PROVIDED DATA:
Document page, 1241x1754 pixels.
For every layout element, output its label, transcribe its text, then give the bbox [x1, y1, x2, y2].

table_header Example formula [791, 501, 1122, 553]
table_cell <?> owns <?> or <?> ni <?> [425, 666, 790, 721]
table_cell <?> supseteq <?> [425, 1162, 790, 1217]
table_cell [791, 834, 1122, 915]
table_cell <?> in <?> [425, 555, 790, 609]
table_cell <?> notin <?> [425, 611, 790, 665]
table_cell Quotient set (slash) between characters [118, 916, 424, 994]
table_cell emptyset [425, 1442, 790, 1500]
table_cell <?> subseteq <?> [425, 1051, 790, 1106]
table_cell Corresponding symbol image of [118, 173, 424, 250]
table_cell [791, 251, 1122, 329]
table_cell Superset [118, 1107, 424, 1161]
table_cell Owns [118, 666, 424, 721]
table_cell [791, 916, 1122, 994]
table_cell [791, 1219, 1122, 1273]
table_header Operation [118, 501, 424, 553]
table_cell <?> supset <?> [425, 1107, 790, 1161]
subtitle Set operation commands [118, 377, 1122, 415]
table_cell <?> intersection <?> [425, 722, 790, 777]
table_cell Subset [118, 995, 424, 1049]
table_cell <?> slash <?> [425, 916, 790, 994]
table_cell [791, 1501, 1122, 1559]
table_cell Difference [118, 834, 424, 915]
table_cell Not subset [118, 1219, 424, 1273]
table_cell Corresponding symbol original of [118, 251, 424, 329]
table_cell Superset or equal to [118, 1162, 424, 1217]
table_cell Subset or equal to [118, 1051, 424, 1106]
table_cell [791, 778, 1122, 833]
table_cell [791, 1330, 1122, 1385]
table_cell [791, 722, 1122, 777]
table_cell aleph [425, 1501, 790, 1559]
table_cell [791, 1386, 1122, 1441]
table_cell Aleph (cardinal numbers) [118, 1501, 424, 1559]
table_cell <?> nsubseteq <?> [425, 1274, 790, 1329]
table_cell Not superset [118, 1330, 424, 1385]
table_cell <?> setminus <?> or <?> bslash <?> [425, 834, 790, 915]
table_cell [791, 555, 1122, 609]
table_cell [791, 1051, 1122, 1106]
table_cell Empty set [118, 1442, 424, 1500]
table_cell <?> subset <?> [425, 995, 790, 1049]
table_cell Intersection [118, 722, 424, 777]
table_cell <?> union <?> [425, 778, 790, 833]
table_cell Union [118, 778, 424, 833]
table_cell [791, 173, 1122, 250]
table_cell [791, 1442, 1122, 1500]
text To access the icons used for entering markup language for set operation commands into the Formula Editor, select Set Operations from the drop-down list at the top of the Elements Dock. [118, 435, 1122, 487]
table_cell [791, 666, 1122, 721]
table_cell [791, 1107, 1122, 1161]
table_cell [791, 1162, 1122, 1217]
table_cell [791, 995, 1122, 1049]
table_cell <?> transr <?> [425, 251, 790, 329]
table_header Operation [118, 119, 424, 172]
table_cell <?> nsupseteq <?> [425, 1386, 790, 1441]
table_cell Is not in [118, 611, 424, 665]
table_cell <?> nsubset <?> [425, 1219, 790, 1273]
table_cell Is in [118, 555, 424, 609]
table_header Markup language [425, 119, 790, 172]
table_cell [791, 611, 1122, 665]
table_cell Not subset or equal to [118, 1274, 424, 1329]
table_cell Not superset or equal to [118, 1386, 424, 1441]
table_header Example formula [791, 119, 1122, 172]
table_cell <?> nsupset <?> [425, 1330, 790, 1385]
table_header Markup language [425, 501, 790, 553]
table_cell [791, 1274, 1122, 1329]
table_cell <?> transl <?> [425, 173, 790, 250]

STATED PROBLEM: Copy all of the lines above word for word, without changing anything.

RESPONSE TO THE EXERCISE:
Document page, 1241x1754 pixels.
For every layout element, output its label, transcribe its text, then give the bbox [x1, y1, x2, y2].

table_header Example formula [791, 501, 1122, 553]
table_cell <?> owns <?> or <?> ni <?> [425, 666, 790, 721]
table_cell <?> supseteq <?> [425, 1162, 790, 1217]
table_cell [791, 834, 1122, 915]
table_cell <?> in <?> [425, 555, 790, 609]
table_cell <?> notin <?> [425, 611, 790, 665]
table_cell Quotient set (slash) between characters [118, 916, 424, 994]
table_cell emptyset [425, 1442, 790, 1500]
table_cell <?> subseteq <?> [425, 1051, 790, 1106]
table_cell Corresponding symbol image of [118, 173, 424, 250]
table_cell [791, 251, 1122, 329]
table_cell Superset [118, 1107, 424, 1161]
table_cell Owns [118, 666, 424, 721]
table_cell [791, 916, 1122, 994]
table_cell [791, 1219, 1122, 1273]
table_header Operation [118, 501, 424, 553]
table_cell <?> supset <?> [425, 1107, 790, 1161]
subtitle Set operation commands [118, 377, 1122, 415]
table_cell <?> intersection <?> [425, 722, 790, 777]
table_cell Subset [118, 995, 424, 1049]
table_cell <?> slash <?> [425, 916, 790, 994]
table_cell [791, 1501, 1122, 1559]
table_cell Difference [118, 834, 424, 915]
table_cell Not subset [118, 1219, 424, 1273]
table_cell Corresponding symbol original of [118, 251, 424, 329]
table_cell Superset or equal to [118, 1162, 424, 1217]
table_cell Subset or equal to [118, 1051, 424, 1106]
table_cell [791, 778, 1122, 833]
table_cell [791, 1330, 1122, 1385]
table_cell [791, 722, 1122, 777]
table_cell aleph [425, 1501, 790, 1559]
table_cell [791, 1386, 1122, 1441]
table_cell Aleph (cardinal numbers) [118, 1501, 424, 1559]
table_cell <?> nsubseteq <?> [425, 1274, 790, 1329]
table_cell Not superset [118, 1330, 424, 1385]
table_cell <?> setminus <?> or <?> bslash <?> [425, 834, 790, 915]
table_cell [791, 555, 1122, 609]
table_cell [791, 1051, 1122, 1106]
table_cell Empty set [118, 1442, 424, 1500]
table_cell <?> subset <?> [425, 995, 790, 1049]
table_cell Intersection [118, 722, 424, 777]
table_cell <?> union <?> [425, 778, 790, 833]
table_cell Union [118, 778, 424, 833]
table_cell [791, 173, 1122, 250]
table_cell [791, 1442, 1122, 1500]
text To access the icons used for entering markup language for set operation commands into the Formula Editor, select Set Operations from the drop-down list at the top of the Elements Dock. [118, 435, 1122, 487]
table_cell [791, 666, 1122, 721]
table_cell [791, 1107, 1122, 1161]
table_cell [791, 1162, 1122, 1217]
table_cell [791, 995, 1122, 1049]
table_cell <?> transr <?> [425, 251, 790, 329]
table_header Operation [118, 119, 424, 172]
table_cell <?> nsupseteq <?> [425, 1386, 790, 1441]
table_cell Is not in [118, 611, 424, 665]
table_cell <?> nsubset <?> [425, 1219, 790, 1273]
table_cell Is in [118, 555, 424, 609]
table_header Markup language [425, 119, 790, 172]
table_cell [791, 611, 1122, 665]
table_cell Not subset or equal to [118, 1274, 424, 1329]
table_cell Not superset or equal to [118, 1386, 424, 1441]
table_header Example formula [791, 119, 1122, 172]
table_cell <?> nsupset <?> [425, 1330, 790, 1385]
table_header Markup language [425, 501, 790, 553]
table_cell [791, 1274, 1122, 1329]
table_cell <?> transl <?> [425, 173, 790, 250]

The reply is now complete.